#### Requirement:
Examine every line of the listing below. Count those containing "pixels" and state only the result.

= = = =

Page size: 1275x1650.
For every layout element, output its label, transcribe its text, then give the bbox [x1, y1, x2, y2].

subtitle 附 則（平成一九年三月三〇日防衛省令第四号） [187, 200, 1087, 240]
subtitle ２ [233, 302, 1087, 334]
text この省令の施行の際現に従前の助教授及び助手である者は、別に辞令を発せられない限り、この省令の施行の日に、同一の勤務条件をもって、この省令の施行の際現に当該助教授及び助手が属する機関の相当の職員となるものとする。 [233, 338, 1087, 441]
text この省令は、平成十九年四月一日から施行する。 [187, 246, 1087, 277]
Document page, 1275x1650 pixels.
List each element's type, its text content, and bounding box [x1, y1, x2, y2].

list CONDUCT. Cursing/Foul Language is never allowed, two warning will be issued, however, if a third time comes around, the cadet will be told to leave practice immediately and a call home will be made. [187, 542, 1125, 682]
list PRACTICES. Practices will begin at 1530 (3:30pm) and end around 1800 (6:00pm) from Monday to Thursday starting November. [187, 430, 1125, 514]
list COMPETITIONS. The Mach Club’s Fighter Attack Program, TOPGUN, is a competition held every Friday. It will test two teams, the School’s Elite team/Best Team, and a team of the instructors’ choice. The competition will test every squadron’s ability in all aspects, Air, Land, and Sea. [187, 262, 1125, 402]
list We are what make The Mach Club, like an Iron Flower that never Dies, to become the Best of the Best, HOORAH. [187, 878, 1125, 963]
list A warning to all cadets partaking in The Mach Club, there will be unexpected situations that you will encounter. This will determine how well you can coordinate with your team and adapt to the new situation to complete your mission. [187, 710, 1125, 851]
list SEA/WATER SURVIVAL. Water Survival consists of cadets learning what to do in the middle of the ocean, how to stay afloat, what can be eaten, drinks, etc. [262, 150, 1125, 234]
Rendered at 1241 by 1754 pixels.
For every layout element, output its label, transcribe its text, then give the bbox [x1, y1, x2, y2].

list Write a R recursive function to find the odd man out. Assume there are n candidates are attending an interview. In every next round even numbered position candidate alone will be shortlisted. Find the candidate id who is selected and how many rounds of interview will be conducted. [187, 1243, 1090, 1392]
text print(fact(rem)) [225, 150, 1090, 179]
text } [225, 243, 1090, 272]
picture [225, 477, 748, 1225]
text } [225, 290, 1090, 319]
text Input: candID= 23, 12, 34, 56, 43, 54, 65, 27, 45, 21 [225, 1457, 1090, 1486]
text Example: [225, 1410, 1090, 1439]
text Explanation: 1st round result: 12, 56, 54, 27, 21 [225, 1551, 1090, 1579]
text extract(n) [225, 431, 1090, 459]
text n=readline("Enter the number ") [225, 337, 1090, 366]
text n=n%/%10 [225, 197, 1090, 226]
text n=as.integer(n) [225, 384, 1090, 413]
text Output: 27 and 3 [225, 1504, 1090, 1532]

= = = =

#### Answer section:
2